## Stored data entries:
####

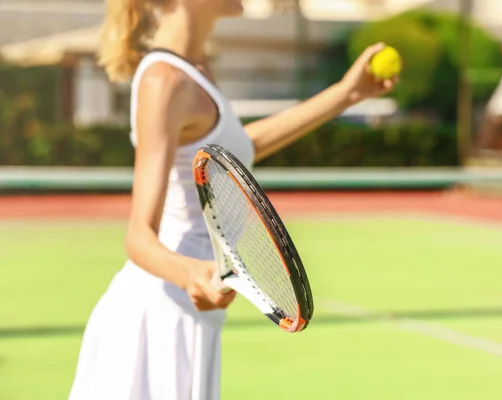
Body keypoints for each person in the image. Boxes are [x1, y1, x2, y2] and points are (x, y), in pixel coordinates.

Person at [68, 0, 399, 399]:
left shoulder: (196, 70)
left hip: (189, 314)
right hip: (158, 319)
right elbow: (138, 237)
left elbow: (244, 145)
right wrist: (189, 274)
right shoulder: (165, 81)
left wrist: (346, 94)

####

## What to work on:
Provide the count of lines in the data above containing "right", and nothing further.

## Exercise result:
4